:: Extracted data entries ::
Content starts
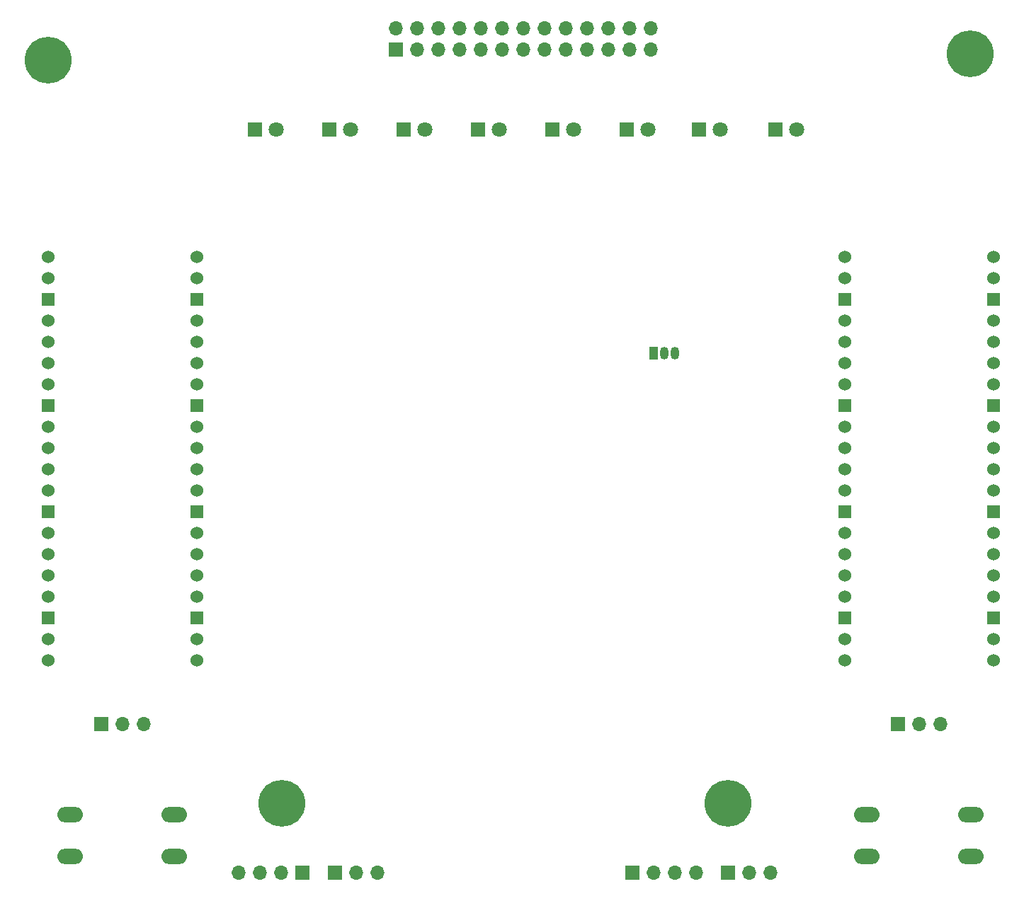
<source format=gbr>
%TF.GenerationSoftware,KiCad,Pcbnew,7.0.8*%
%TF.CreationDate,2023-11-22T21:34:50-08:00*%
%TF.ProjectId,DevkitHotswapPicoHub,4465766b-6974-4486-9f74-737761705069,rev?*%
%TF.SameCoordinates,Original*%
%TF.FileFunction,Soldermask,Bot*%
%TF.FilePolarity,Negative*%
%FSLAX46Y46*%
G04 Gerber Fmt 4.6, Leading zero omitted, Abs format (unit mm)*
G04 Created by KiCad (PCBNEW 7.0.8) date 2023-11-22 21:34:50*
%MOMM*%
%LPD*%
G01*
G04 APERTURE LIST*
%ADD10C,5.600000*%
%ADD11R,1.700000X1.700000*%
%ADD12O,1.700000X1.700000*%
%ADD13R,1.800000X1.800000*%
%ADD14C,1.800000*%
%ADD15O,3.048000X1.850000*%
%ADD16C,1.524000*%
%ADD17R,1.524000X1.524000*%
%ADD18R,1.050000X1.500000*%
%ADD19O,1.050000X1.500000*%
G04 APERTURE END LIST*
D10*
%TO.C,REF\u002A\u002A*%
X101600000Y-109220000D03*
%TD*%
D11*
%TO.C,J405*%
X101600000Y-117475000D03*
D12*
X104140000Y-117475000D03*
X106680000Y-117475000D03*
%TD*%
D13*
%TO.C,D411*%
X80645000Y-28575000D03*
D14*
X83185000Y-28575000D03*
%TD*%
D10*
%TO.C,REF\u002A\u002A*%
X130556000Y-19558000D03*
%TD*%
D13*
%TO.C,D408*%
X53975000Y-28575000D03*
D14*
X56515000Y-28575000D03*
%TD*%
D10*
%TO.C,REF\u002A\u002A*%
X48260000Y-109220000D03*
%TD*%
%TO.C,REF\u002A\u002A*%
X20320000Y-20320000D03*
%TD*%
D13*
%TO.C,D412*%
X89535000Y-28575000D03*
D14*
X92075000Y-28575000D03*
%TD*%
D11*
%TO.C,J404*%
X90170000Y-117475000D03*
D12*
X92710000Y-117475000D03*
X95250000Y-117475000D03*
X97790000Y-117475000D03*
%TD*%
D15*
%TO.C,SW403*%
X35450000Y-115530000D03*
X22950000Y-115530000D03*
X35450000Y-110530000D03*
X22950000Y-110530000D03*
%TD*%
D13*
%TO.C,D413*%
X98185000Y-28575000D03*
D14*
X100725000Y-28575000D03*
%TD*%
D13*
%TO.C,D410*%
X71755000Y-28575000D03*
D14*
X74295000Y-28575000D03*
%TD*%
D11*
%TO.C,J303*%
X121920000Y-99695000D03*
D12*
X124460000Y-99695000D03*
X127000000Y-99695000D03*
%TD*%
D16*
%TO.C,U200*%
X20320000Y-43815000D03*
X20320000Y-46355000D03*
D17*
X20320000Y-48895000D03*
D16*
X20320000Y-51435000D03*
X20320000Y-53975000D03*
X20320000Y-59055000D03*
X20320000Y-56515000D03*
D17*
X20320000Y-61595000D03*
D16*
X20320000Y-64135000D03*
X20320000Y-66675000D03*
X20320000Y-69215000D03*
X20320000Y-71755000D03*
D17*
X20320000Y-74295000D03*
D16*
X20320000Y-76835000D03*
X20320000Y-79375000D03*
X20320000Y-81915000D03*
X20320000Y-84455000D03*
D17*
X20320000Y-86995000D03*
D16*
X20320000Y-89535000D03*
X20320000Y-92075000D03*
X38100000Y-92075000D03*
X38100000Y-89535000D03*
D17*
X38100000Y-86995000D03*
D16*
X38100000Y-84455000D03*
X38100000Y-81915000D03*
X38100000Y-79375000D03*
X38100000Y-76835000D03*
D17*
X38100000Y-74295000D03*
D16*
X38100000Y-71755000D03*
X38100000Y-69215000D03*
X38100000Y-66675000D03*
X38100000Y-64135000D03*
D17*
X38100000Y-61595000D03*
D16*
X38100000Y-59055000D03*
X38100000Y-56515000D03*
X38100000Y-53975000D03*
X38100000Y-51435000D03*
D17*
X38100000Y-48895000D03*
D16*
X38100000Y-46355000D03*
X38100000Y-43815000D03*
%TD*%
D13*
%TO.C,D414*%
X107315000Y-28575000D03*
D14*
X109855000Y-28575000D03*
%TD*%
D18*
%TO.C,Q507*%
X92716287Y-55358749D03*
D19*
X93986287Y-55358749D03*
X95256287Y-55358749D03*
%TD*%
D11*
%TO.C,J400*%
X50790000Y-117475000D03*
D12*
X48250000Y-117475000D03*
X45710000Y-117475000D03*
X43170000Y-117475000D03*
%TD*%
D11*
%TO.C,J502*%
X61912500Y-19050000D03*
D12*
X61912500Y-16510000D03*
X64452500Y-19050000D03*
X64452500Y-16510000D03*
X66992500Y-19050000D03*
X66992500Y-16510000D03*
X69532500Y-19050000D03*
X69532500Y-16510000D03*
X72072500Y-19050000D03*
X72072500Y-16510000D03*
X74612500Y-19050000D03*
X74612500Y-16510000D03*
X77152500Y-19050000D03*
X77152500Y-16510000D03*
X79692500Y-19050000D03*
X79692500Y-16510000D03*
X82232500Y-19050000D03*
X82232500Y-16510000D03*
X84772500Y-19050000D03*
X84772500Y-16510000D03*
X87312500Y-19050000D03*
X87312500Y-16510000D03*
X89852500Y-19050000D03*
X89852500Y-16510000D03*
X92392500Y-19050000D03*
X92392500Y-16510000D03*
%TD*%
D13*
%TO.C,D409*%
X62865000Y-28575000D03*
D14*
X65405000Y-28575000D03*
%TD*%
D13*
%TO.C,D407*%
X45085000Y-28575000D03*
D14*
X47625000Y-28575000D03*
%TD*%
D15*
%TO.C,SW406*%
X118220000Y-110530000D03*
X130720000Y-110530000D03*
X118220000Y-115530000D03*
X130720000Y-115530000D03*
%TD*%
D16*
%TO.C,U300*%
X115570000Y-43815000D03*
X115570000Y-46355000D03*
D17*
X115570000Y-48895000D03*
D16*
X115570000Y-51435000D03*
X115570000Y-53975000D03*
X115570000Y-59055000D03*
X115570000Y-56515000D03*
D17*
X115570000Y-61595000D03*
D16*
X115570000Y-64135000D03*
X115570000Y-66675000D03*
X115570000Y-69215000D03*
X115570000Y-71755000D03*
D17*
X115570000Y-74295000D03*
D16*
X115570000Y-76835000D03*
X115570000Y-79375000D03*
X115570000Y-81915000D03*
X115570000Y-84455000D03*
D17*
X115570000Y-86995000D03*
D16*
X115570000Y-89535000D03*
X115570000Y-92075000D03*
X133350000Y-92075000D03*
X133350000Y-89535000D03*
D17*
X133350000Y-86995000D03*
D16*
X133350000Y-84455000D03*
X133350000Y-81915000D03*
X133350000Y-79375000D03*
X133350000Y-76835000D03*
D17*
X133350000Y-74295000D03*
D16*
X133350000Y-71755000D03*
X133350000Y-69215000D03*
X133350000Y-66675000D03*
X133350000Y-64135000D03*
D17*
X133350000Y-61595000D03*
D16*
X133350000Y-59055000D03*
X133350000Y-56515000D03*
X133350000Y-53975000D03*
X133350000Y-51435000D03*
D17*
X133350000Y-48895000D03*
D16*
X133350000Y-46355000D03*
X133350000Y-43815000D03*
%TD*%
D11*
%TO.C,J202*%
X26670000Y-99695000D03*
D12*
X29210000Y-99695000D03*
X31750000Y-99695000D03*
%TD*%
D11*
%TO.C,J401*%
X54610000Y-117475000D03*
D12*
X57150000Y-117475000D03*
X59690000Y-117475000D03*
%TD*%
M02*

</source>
Content ends
Content starts
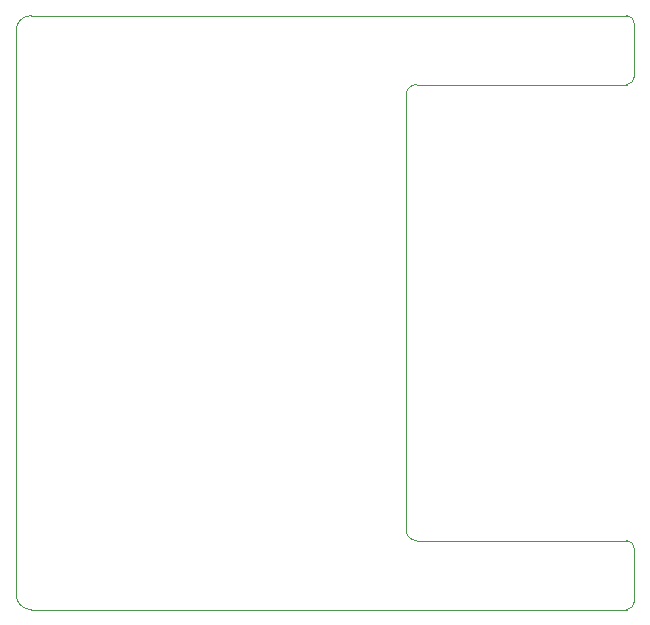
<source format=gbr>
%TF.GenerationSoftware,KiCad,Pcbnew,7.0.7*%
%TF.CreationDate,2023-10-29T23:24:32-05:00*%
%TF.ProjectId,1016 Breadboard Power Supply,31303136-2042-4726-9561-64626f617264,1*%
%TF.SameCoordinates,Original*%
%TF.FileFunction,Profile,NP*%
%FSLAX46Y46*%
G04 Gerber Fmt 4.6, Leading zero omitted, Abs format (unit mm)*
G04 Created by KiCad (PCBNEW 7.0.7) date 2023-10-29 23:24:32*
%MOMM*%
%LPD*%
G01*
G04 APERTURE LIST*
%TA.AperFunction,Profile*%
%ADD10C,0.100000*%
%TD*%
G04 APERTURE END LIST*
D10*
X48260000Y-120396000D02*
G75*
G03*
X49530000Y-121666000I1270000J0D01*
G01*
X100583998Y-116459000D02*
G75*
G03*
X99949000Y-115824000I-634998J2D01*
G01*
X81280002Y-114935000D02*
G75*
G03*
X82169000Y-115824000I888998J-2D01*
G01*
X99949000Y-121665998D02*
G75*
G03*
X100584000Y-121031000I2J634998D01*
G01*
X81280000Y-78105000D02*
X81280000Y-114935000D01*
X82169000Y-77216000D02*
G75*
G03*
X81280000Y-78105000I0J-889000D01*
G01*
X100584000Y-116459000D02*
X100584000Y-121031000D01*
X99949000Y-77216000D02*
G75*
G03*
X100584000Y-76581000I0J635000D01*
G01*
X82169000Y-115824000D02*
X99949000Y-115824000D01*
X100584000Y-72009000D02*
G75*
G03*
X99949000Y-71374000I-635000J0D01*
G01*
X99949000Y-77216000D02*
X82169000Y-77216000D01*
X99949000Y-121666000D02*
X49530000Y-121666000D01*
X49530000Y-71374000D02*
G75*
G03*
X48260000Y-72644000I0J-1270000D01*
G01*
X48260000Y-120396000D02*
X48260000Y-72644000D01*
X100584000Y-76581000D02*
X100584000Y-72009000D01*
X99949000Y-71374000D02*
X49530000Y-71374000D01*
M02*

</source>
Content ends
Content starts
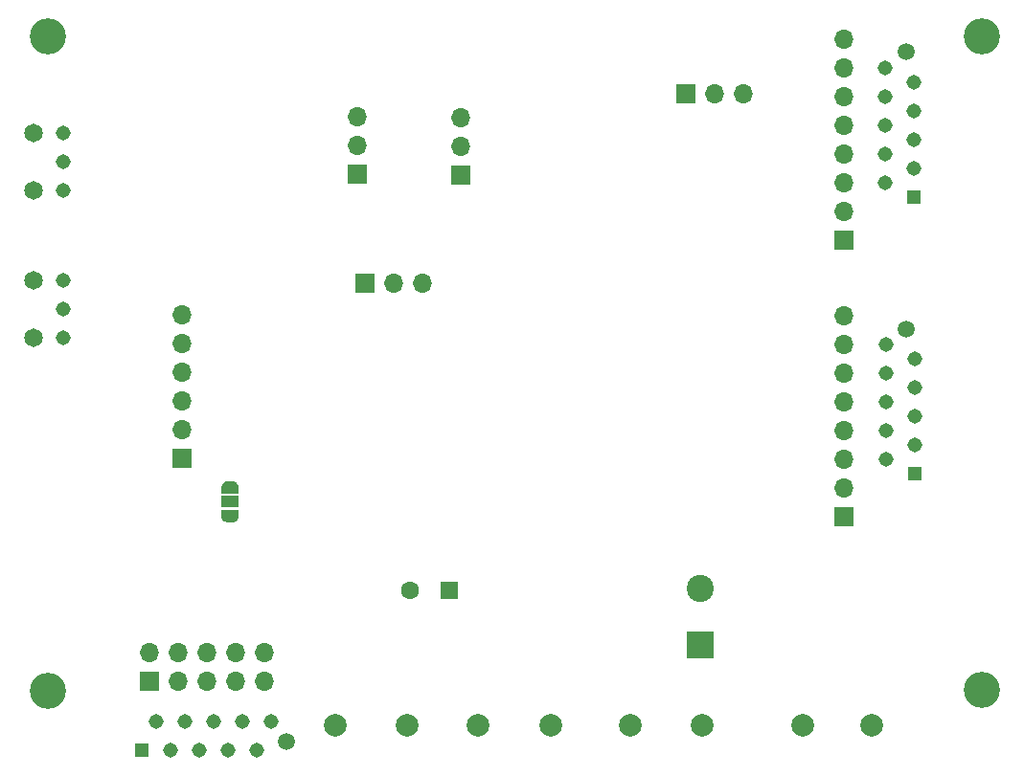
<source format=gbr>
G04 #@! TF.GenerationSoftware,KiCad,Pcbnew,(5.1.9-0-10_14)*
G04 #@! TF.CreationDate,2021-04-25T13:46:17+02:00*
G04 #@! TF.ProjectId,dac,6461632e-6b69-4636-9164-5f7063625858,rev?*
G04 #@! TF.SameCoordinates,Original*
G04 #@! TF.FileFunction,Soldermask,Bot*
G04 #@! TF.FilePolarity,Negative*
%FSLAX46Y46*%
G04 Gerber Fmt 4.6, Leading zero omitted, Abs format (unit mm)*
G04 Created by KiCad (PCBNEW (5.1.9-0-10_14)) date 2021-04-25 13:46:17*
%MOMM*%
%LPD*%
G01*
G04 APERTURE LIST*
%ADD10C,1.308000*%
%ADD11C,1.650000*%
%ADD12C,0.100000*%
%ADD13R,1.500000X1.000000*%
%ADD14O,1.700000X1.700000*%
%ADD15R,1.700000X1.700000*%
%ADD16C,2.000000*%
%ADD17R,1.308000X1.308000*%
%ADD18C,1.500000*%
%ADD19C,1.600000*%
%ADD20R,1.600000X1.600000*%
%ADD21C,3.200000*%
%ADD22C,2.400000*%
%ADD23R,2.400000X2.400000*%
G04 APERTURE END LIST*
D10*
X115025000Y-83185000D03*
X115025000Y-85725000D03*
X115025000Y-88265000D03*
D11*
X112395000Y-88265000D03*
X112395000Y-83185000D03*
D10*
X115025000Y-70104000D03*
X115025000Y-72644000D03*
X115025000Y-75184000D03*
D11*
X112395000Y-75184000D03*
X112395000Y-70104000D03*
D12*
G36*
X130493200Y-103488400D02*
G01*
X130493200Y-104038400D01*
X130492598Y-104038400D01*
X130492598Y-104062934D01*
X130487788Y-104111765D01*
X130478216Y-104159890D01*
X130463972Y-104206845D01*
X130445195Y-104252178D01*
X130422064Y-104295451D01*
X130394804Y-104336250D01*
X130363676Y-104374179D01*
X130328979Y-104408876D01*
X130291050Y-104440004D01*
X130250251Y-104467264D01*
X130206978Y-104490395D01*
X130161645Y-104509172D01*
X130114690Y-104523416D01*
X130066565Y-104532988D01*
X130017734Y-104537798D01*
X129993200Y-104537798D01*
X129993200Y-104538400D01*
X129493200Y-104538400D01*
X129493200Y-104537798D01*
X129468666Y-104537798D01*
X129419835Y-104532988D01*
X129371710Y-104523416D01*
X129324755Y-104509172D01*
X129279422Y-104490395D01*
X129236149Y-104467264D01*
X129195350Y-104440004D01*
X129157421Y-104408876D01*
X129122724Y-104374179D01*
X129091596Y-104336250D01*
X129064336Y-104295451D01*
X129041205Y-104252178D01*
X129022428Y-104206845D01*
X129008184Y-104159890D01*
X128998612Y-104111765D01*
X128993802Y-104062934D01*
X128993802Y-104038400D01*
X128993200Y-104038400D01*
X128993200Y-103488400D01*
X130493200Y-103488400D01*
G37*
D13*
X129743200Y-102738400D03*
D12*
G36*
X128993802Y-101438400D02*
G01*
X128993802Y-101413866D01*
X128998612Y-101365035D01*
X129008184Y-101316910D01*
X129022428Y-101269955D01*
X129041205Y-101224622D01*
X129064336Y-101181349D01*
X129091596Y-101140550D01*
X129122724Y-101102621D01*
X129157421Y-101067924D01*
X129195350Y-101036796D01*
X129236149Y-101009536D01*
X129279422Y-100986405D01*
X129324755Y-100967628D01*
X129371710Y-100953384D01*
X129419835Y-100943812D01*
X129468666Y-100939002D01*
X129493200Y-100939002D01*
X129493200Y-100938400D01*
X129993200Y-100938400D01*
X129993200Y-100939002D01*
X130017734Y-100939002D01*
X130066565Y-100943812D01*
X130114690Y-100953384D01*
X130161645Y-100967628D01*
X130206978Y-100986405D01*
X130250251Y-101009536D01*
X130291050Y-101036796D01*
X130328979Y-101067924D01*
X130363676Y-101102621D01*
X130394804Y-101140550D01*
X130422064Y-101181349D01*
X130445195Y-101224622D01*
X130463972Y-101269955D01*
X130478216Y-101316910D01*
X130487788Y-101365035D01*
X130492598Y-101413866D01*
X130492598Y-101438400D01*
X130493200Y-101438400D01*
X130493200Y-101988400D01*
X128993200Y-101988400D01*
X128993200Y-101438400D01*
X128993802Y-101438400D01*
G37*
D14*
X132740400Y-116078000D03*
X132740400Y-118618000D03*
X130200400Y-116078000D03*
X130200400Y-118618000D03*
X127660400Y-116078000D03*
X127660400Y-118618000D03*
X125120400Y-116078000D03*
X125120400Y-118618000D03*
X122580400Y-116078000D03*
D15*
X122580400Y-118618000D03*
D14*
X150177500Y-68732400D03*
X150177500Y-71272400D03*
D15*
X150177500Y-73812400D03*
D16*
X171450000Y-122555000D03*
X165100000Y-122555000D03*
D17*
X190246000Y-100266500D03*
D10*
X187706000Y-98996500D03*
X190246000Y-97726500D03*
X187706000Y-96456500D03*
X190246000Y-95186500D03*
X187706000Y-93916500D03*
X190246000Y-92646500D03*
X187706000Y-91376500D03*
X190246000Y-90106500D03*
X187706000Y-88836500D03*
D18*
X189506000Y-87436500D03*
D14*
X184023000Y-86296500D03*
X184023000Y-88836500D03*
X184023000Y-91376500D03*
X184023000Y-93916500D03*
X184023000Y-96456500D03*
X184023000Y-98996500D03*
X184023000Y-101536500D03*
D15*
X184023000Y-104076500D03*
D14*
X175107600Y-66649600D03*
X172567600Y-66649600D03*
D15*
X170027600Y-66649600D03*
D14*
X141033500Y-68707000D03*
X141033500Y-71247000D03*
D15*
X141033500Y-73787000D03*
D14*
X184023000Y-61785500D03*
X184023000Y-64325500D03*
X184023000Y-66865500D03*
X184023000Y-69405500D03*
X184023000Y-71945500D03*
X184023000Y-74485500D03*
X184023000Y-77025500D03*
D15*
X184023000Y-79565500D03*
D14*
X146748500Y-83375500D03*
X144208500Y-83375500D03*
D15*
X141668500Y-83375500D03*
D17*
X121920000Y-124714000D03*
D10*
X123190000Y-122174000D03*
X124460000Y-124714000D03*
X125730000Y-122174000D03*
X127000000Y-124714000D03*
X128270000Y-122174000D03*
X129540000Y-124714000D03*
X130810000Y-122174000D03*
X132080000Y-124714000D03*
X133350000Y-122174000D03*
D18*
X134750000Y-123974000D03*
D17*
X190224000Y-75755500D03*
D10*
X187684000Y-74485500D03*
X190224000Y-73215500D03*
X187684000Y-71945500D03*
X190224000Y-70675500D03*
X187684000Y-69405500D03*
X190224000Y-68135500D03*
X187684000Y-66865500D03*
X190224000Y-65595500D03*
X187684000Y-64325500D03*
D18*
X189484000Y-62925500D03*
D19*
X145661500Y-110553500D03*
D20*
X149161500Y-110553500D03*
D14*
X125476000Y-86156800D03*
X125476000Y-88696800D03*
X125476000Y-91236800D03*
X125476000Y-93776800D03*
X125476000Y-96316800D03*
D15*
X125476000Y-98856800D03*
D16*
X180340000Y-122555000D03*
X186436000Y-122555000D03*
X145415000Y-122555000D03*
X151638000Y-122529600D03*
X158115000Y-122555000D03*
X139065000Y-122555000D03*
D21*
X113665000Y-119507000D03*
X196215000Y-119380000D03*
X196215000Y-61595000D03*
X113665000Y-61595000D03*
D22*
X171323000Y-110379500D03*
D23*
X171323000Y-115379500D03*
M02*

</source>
Content ends
:: Task to carry out ::
Read the entries and select each line where the word "Negative" is found.

:: Exercise result ::
%TF.FilePolarity,Negative*%
G04 #@! TF.FilePolarity,Negative*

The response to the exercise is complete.